Directive: Swap "gib" for "wedge" and give the stretch of the G0704 accuracy thread from "## RJSakowski (Jul" through "make it better." again.

Document extract:
-- BEGIN --
# G0704 Accuracy Question



## CT129guy (Jul 14, 2017)

Hi All, I am new to this site. I have a Craftex CT129 (pretty much identical to the G0704 machines). I am very much still learning. I have a question about what others may have been experiencing in terms of table accuracy. I put a 0.01mm accuracy dial indicator on (I have done from the spindle and from the base to rule out some movement) and run the table full Y direction and the table is very good. Much less than 0.01mm deviation over the whole Y travel. When I do the X axis however I see 0.09mm to 0.1mm different from left to right. That is some 3.5-4 thousandths over the maximum travel over the 11 or so inches of travel. I checked the gibs and everything to make sure it was not looseness or something. It is a very consistent and gradual increase from 0.0 mm on the left (bed all the way to the right) to 0.09-0.10mm on the right (bed all the way to the left). I measured the bed to way thickness on each end of the table and the difference is pretty much what I measure with the indicator. So it seems the bed is not ground to all that accurate a tolerance. I suspect i pretty much have to live with it and have been working around it (shimming vice with a bit aluminum foil and shimming parts I put right on bed as required). I was just curious what others are seeing with their small mills. Is this within an expected tolerance or is it way the heck out. Thank you.


----------



## RJSakowski (Jul 14, 2017)

I had the same concerns regarding my Tormach 770.  I tightened my x axis gib and cut the deviation to less than half.  My conclusion was that most of the deviation was caused by gravity pulling the overhanging table down and lifting the opposite side and, to a certain extent also flexing the table.  Unfortunately, the ways on a CNC have to be loose enough to permit free movement so I have to be careful to not over tighten the gib.  I suspect that the gib may have some problems as well.  I'm not convinced that the gib was properly scraped to begin with.  I had talked with Tormach about getting a replacement so that I won't sacrifice the current one in an attempt to make it better.

To differentiate between flexing and/or lifting and a non flat surface, I would suggest that the table be centered over the saddle to balance any effects of gravity and to lessen any flexing.  Then blue a straight edge and transfer to the table.  Any dips or high spots should easily show up.  I've got Dykem HiSpot on its way. 

Another way would be to place a surface plate on the table, using a three point suspension.  Adjust the plate so that it is parallel to the table by using shims at the suspension points.  Then sweep the table as you did previously.  Although the table may flex, the surface plate will remain flat.There will be some effect from the additional weight but any non-linearity over the sweep would indicate a lifting and/or flexing of the table.

The graph of my table sweep is below.  The vertical axis is the table elevation relative to the elevation at the home position.  The horizontal axis is the position on the x axis relative to the home position.  Each of the graphed lines represents different positions on the y axis relative to the home position.  The dashed lines are measurements before x axis gib adjustment and the solid lines are after gib adjustment.  The y axis gib was not adjusted.
-- END --
Given data:
-- BEGIN --
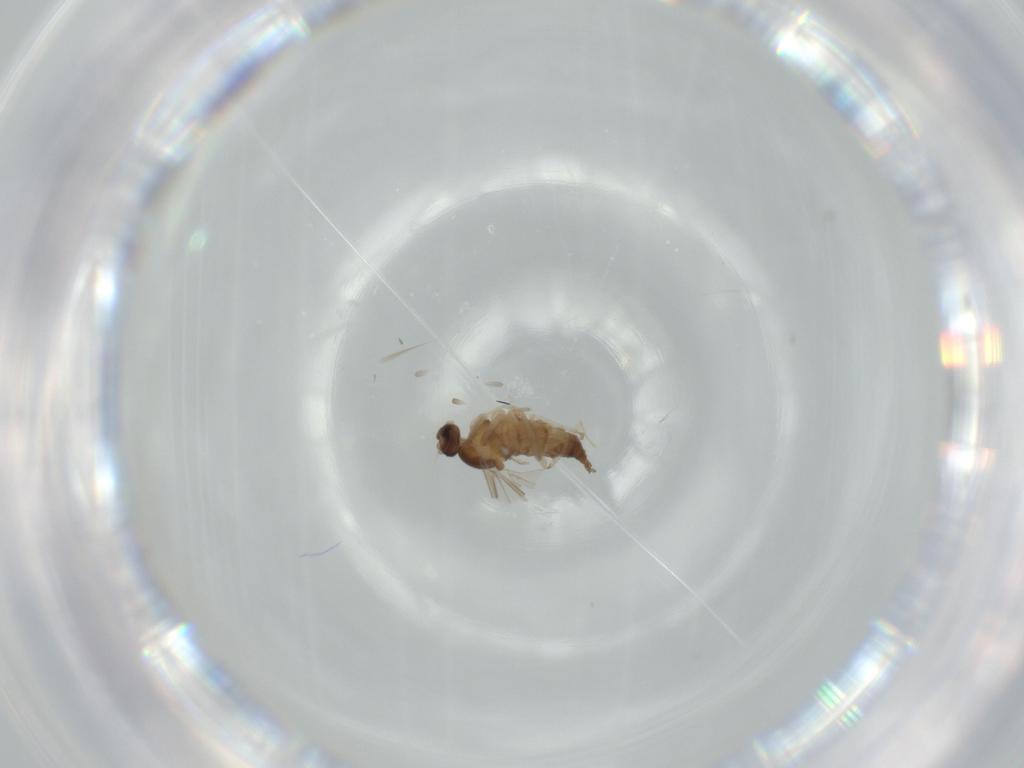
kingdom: Animalia
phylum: Arthropoda
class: Insecta
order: Diptera
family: Cecidomyiidae
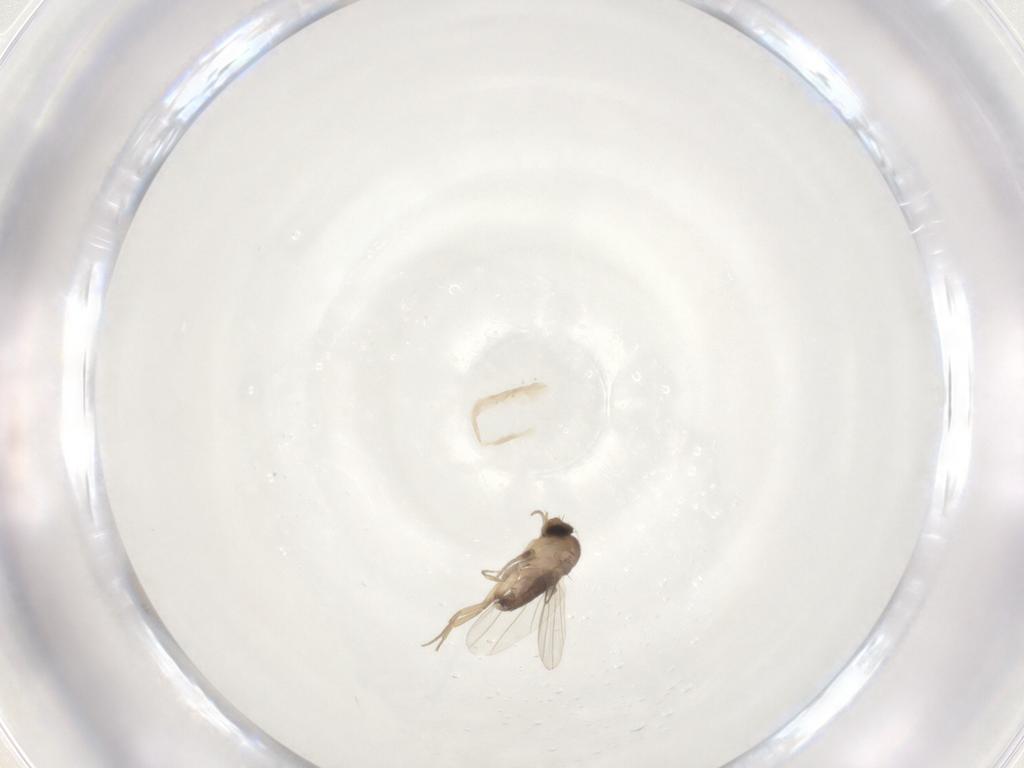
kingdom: Animalia
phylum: Arthropoda
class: Insecta
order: Diptera
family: Phoridae
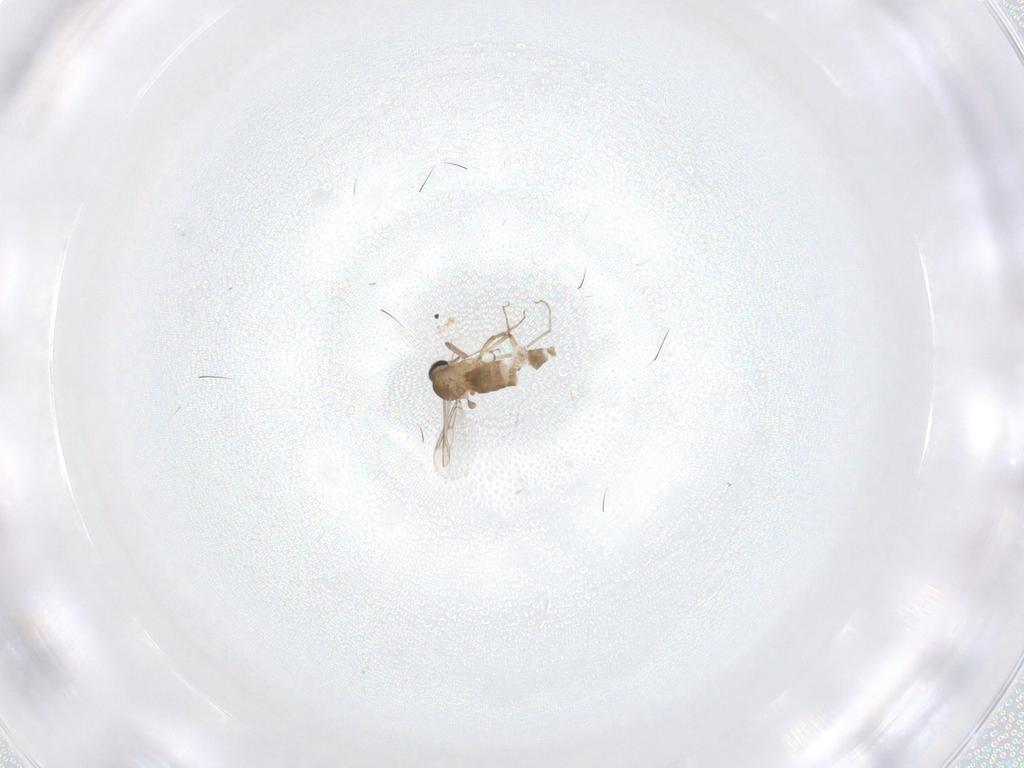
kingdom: Animalia
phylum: Arthropoda
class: Insecta
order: Diptera
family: Ceratopogonidae
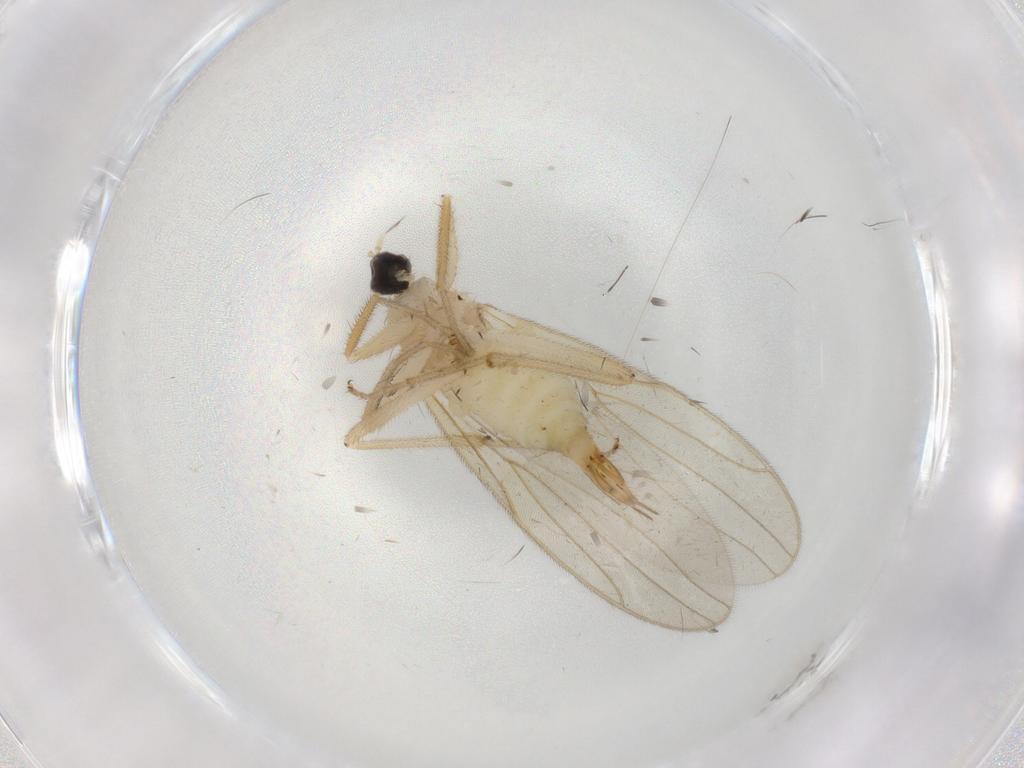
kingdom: Animalia
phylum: Arthropoda
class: Insecta
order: Diptera
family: Hybotidae
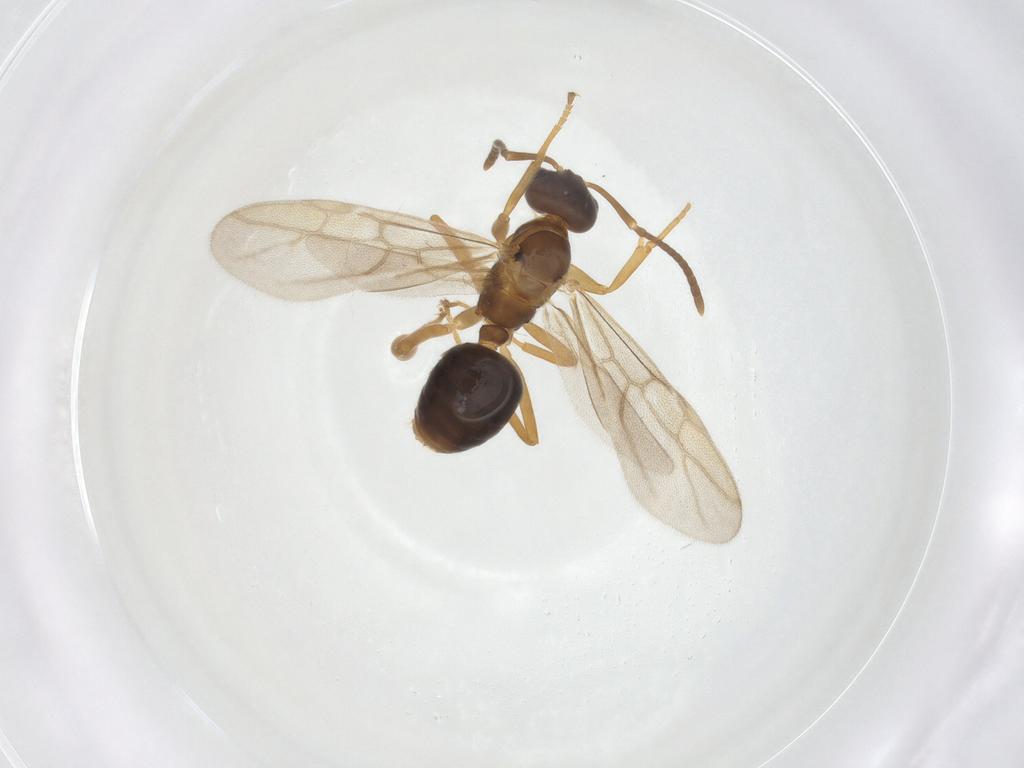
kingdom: Animalia
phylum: Arthropoda
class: Insecta
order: Hymenoptera
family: Formicidae
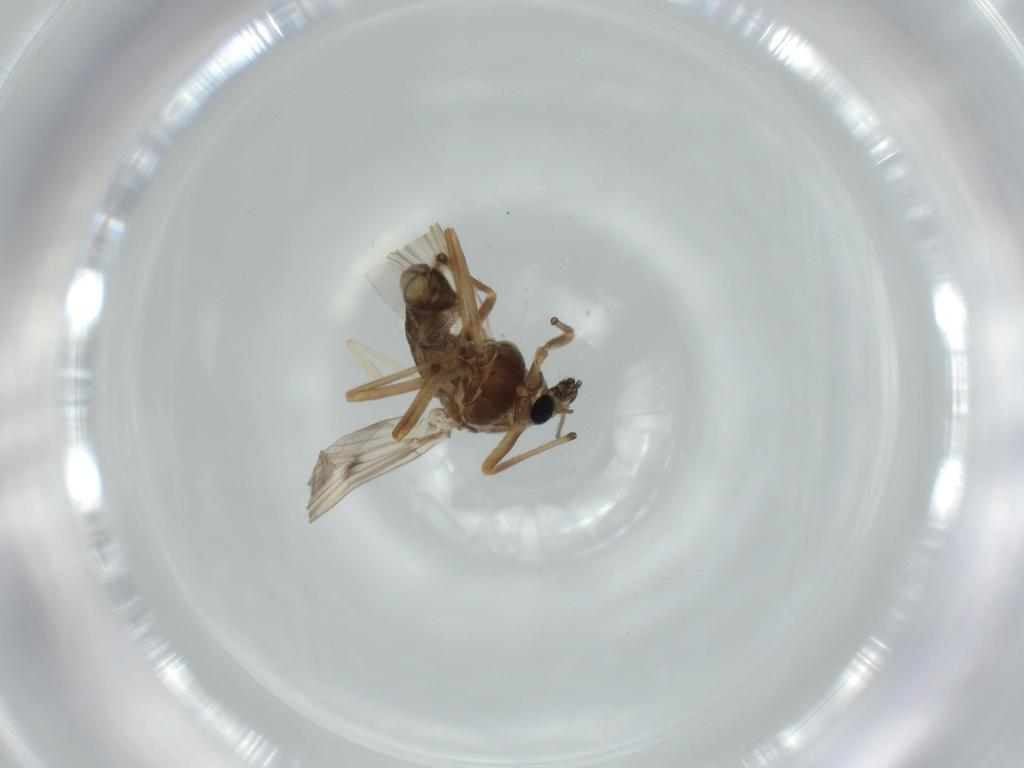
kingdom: Animalia
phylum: Arthropoda
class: Insecta
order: Diptera
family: Chironomidae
-- END --
Written answer:
## RJSakowski (Jul 14, 2017)

I had the same concerns regarding my Tormach 770.  I tightened my x axis wedge and cut the deviation to less than half.  My conclusion was that most of the deviation was caused by gravity pulling the overhanging table down and lifting the opposite side and, to a certain extent also flexing the table.  Unfortunately, the ways on a CNC have to be loose enough to permit free movement so I have to be careful to not over tighten the wedge.  I suspect that the wedge may have some problems as well.  I'm not convinced that the wedge was properly scraped to begin with.  I had talked with Tormach about getting a replacement so that I won't sacrifice the current one in an attempt to make it better.